To use pipelined shuffling, the user should disable speculative execution to avoid launching multiple concurrent TaskAttempts for the same Task. This is because partial results from separate TaskAttempts cannot be mixed in downstream TaskAttempts. (A downstream TaskAttempt kills itself whenever it receives partial results from different upstream TaskAttempts.)

  • set hive.mr3.am.task.concurrent.run.threshold.percent to 100 in hive-site.xml to disable speculative execution
tip

Since pipelined shuffling is not safe to use with speculative execution, try pipelined shuffling only for time-critical queries where minimizing execution time is essential (e.g., when even a 5 percent reduction in execution time makes a difference) and check if it is effective. In particular, do not use pipelined shuffling for long-running batch queries.

tez.runtime.shuffle.connect.timeout in tez-site.xml

The configuration key tez.runtime.shuffle.connect.timeout specifies the maximum time (in milliseconds) for trying to connect to an external shuffle service or built-in shuffle handlers before reporting fetch-failures. (See Fault Tolerance for a few examples.) With the default value of 12500, a TaskAttempt retries up to twice following the first attempt, each after waiting for 5 seconds.

If the connection fails too often because of the contention for disk access or network congestion, using a large value for tez.runtime.shuffle.connect.timeout may be a good decision because it leads to more retries, thus decreasing the chance of fetch-failures. (If the connection fails because of hardware problems, fetch-failures are eventually reported regardless of the value of tez.runtime.shuffle.connect.timeout.) On the other hand, using too large a value may delay reports of fetch-failures much longer than Task/Vertex reruns take, thus significantly increasing the execution time of the query. Hence the user should choose an appropriate value that triggers Task/Vertex reruns reasonably fast.

Running shuffle handlers in a separate process (on Kubernetes)

Depending on resources allocated to each mapper, reducer, and ContainerWorker, it may help to run shuffle handlers in a separate process inside the ContainerWorker Pod.

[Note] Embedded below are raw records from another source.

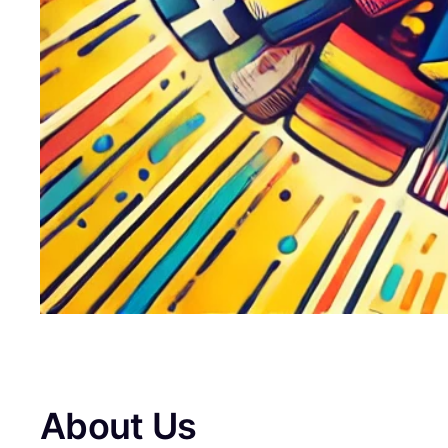
About Us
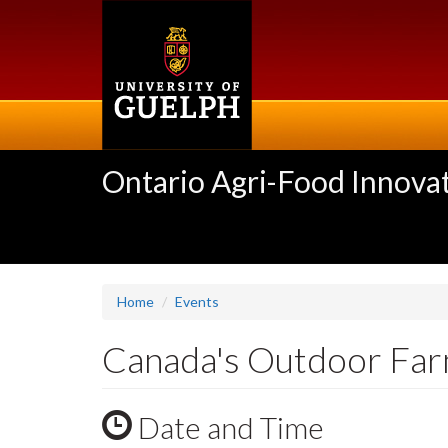
Skip
to
main
content
Ontario Agri-Food Innovat
Home
Events
Canada's Outdoor Fa
Date and Time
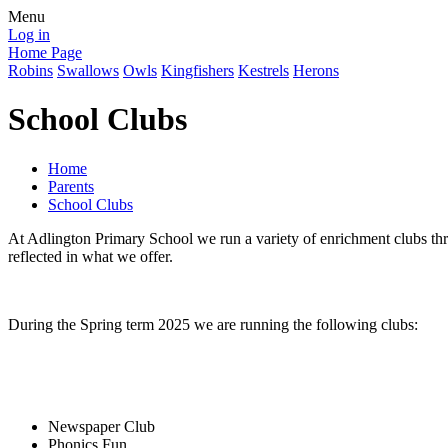
Menu
Log in
Home Page
Robins
Swallows
Owls
Kingfishers
Kestrels
Herons
School Clubs
Home
Parents
School Clubs
At Adlington Primary School we run a variety of enrichment clubs thro
reflected in what we offer.
During the Spring term 2025 we are running the following clubs:
Newspaper Club
Phonics Fun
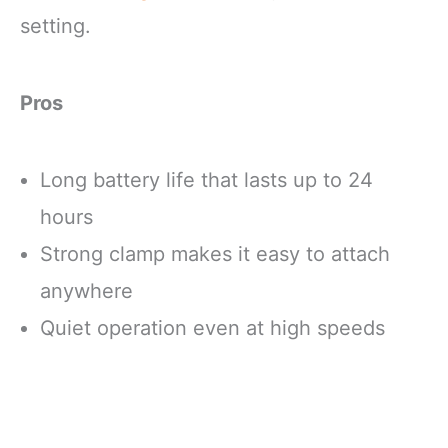
setting.
Pros
Long battery life that lasts up to 24
hours
Strong clamp makes it easy to attach
anywhere
Quiet operation even at high speeds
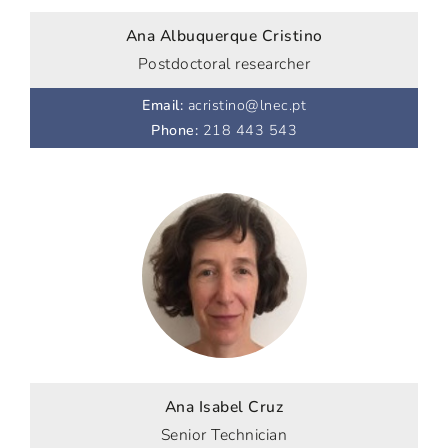
Ana Albuquerque Cristino
Postdoctoral researcher
Email
:
acristino@lnec.pt
Phone
:
218 443 543
Ana Isabel Cruz
Senior Technician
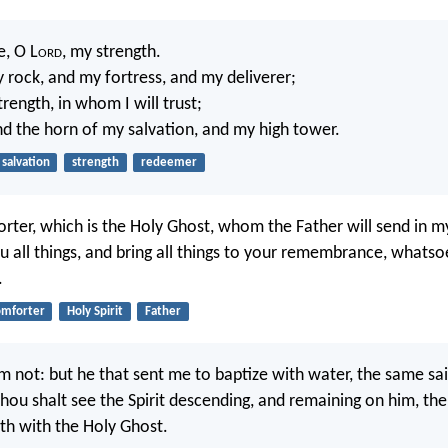
e, O L
ord
, my strength.
 rock, and my fortress, and my deliverer;
rength, in whom I will trust;
nd the horn of my salvation, and my high tower.
salvation
strength
redeemer
rter, which is the Holy Ghost, whom the Father will send in 
ou all things, and bring all things to your remembrance, whatso
.
omforter
Holy Spirit
Father
m not: but he that sent me to baptize with water, the same sa
u shalt see the Spirit descending, and remaining on him, the
th with the Holy Ghost.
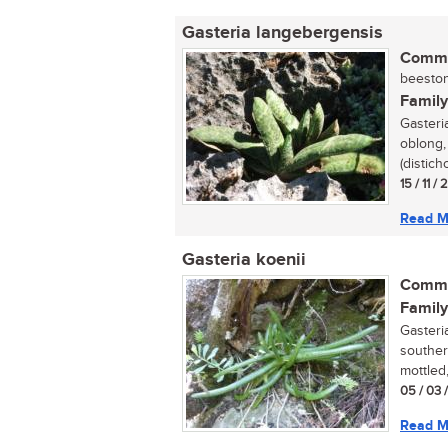
Gasteria langebergensis
Commo
beestong
Family
Gasteri
oblong,
(distich
15 / 11 /
Read M
Gasteria koenii
Commo
Family
Gasteria
souther
mottled,
05 / 03 
Read M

For more details, see MR3 Shuffle Handler.

In order to run shuffle handlers in a separate process, the user should set three configuration keys in mr3-site.xml.

  • Set mr3.use.daemon.shufflehandler to zero. Then the process for ContainerWorker itself does not create threads for shuffle handlers, and a separate process for shuffle handlers is created.
  • Set mr3.k8s.shuffle.process.ports to a comma-separated list of port numbers. Then MR3 creates a shuffle handler for each port number in the separate process for shuffle handlers. For example, if it is set to 15500,15510,15520,15530,15540, MR3 creates 5 shuffle handlers with port number 15500 to 15540.
  • Set mr3.k8s.shufflehandler.process.memory.mb to the size of memory in MB for the process for shuffle handlers. The default value is 1024.
tip

Recall that hive.mr3.use.daemon.shufflehandler in hive-site.xml overrides mr3.use.daemon.shufflehandler in mr3-site.xml.

The port numbers specified by the configuration key mr3.k8s.shuffle.process.ports should not conflict with those already in use inside a ContainerWorker Pod. Usually port numbers in the range of 10000 and above are safe to use. Since every ContainerWorker Pod is assigned a unique IP address, no conflict arises between different ContainerWorker Pods, whether they run on the same physical node or not.